◆ DATA FOR THIS TASK
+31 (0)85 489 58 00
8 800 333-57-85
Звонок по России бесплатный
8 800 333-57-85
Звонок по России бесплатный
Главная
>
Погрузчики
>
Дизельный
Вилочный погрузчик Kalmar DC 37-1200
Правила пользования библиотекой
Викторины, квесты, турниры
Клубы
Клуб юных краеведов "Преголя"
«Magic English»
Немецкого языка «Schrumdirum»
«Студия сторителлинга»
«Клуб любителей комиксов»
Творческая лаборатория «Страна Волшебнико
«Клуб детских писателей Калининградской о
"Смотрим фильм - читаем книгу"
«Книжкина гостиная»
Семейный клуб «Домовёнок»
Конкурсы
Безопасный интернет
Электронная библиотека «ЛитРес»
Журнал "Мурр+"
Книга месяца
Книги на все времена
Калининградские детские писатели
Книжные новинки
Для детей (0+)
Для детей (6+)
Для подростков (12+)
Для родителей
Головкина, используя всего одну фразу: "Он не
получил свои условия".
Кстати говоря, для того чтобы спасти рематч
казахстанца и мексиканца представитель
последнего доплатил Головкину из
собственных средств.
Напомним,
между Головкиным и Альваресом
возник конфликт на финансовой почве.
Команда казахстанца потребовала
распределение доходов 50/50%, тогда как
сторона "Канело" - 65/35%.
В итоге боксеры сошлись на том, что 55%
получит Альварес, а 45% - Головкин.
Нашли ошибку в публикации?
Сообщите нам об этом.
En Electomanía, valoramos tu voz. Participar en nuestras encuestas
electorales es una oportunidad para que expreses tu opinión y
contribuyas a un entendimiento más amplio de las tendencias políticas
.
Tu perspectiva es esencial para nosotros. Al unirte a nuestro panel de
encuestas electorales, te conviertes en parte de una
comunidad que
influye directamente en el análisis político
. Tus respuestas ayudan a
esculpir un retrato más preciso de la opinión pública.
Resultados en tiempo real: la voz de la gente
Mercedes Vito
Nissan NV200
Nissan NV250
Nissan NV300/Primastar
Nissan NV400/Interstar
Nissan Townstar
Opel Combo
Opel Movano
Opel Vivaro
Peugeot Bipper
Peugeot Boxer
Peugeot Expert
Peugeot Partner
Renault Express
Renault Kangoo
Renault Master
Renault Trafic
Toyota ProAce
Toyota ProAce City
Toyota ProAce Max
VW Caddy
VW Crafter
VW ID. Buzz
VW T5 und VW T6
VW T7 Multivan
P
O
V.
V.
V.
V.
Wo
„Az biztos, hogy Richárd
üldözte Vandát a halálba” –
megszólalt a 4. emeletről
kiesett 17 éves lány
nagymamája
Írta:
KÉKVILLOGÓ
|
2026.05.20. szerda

◆ TASK OBJECTIVE
Give only the number of lines in the records that contain the string "electorales". Case counts.

◆ RESPONSE TO THIS EXERCISE
2